**DESCRIPTION OF THE TASK**
Each line from the one with "font-size: 30px ->" through the end of the records below should be transcribed exactly, and each picture should be skipped.

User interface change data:
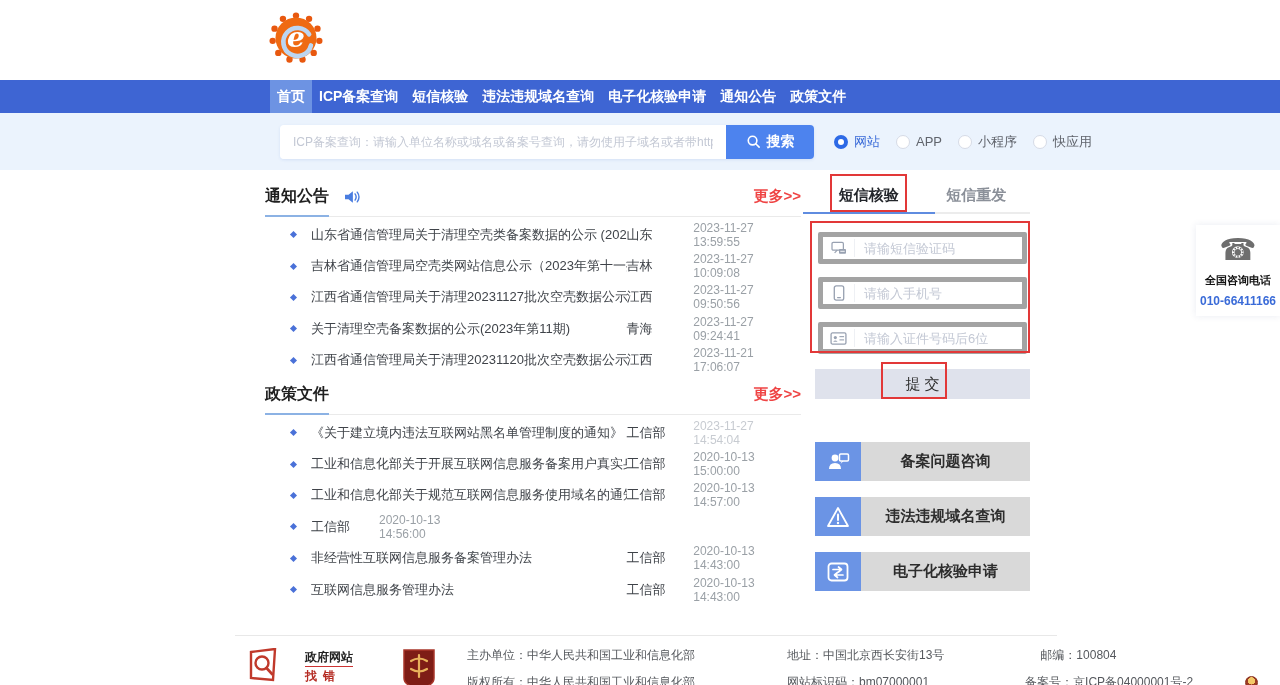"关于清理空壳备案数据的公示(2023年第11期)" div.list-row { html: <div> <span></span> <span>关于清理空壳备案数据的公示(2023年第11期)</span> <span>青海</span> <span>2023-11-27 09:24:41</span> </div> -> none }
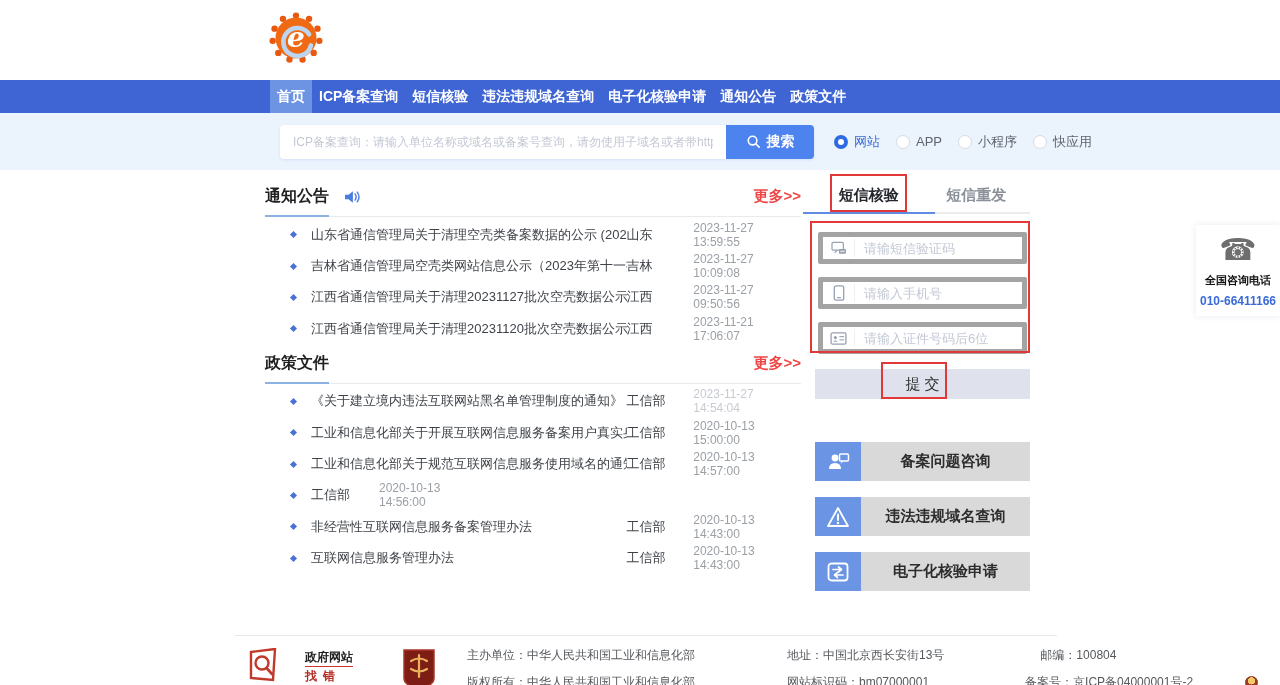"政府网站" .fe-text { margin-left: 22px -> 10px; text-align: none -> center }
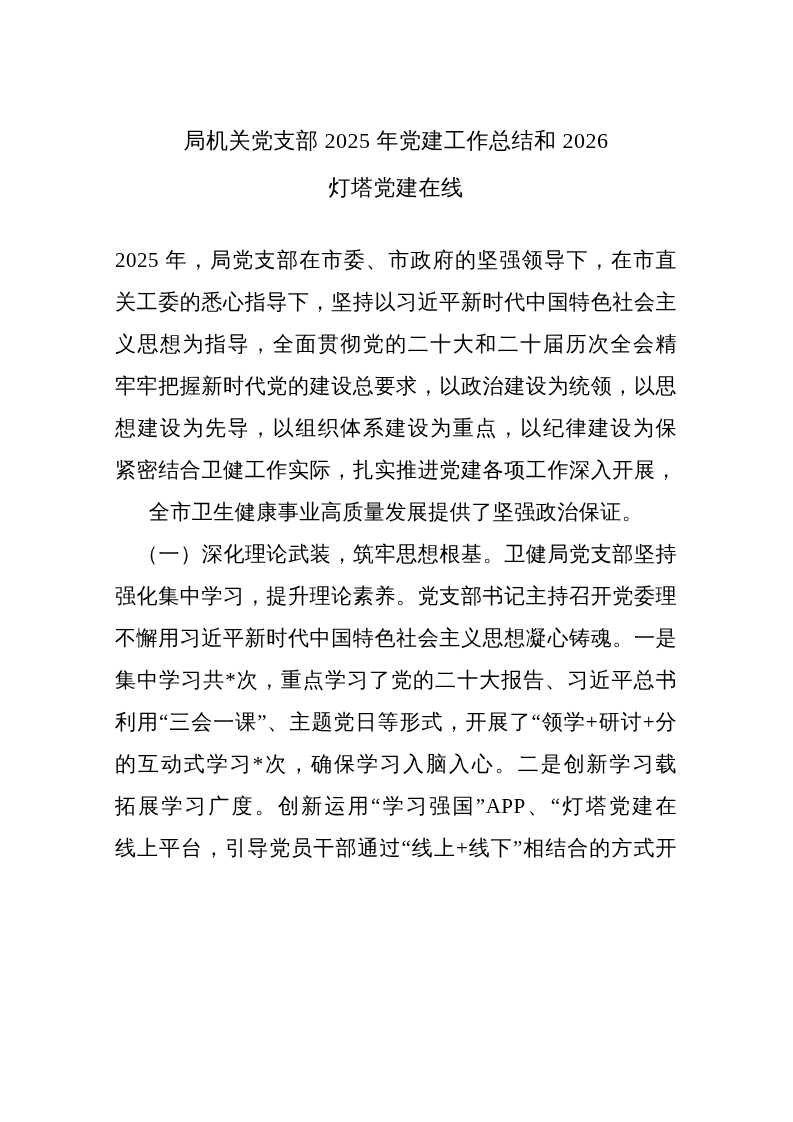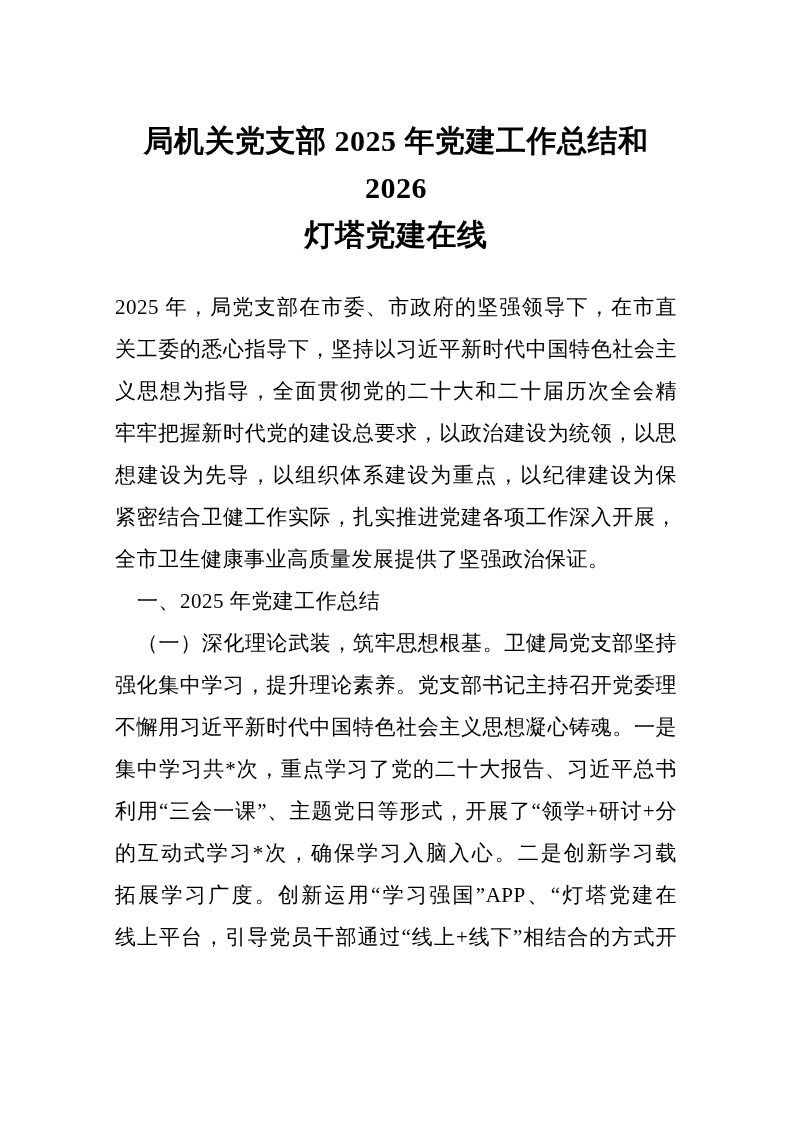"局机关党支部 2025 年党建工作总结和 2026" .doc-title { font-size: 30px -> 22px; font-weight: 700 -> 400 }
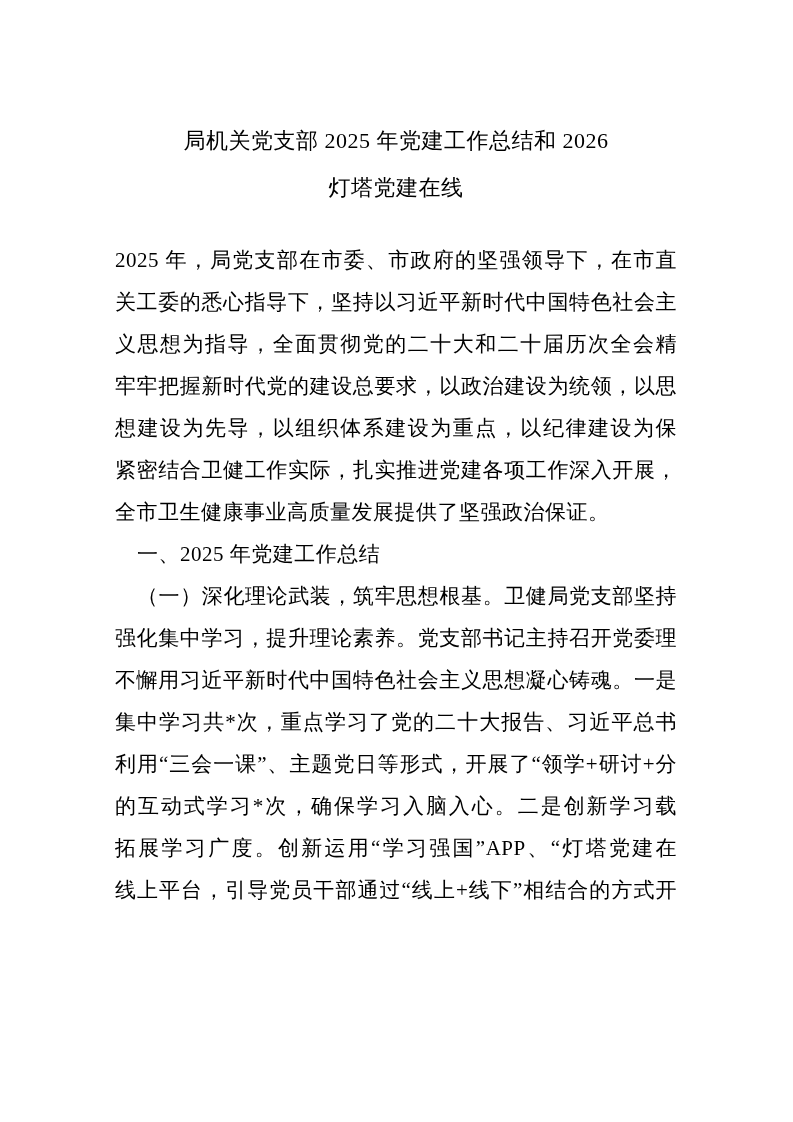"全市卫生健康事业高质量发展提供了坚强政治保证。" .line { text-align: left -> center }
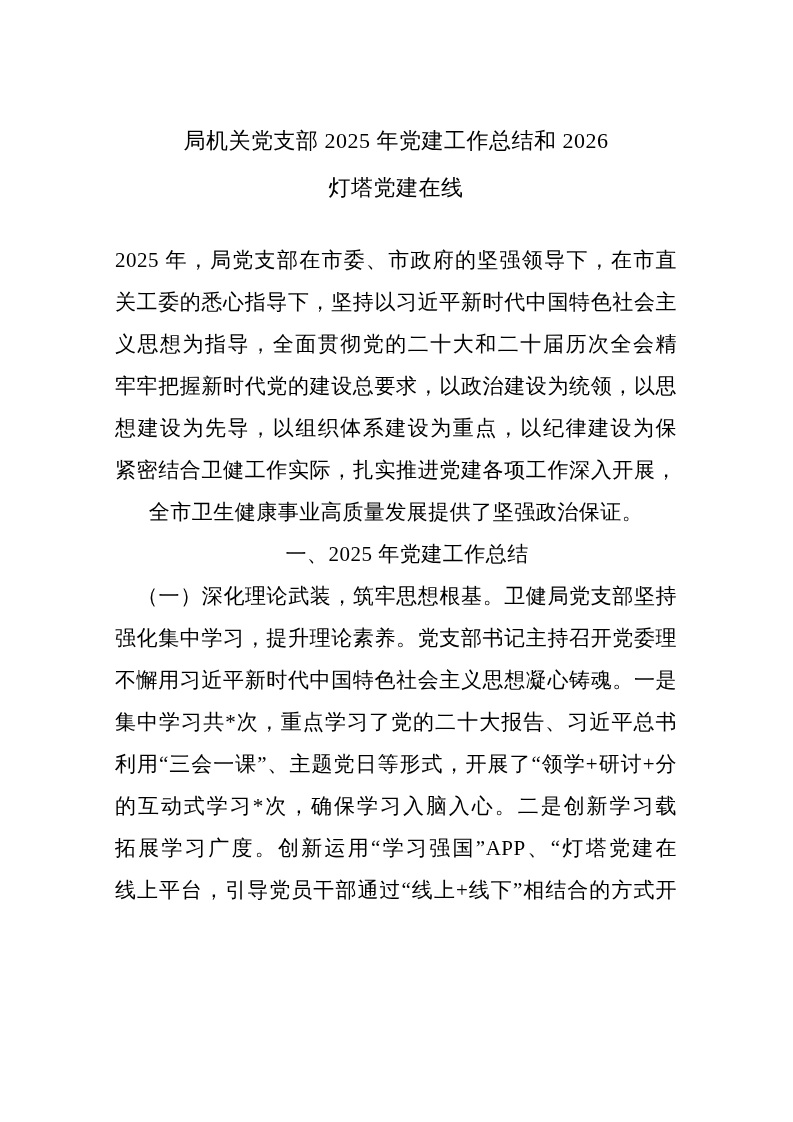"一、2025 年党建工作总结" div.line { html: <div>一、2025 年党建工作总结</div> -> none }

**ANSWER FOR THIS EXERCISE**
"局机关党支部 2025 年党建工作总结和 2026" .doc-title { font-size: 30px -> 22px; font-weight: 700 -> 400 }
"全市卫生健康事业高质量发展提供了坚强政治保证。" .line { text-align: left -> center }
"一、2025 年党建工作总结" div.line { html: <div>一、2025 年党建工作总结</div> -> none }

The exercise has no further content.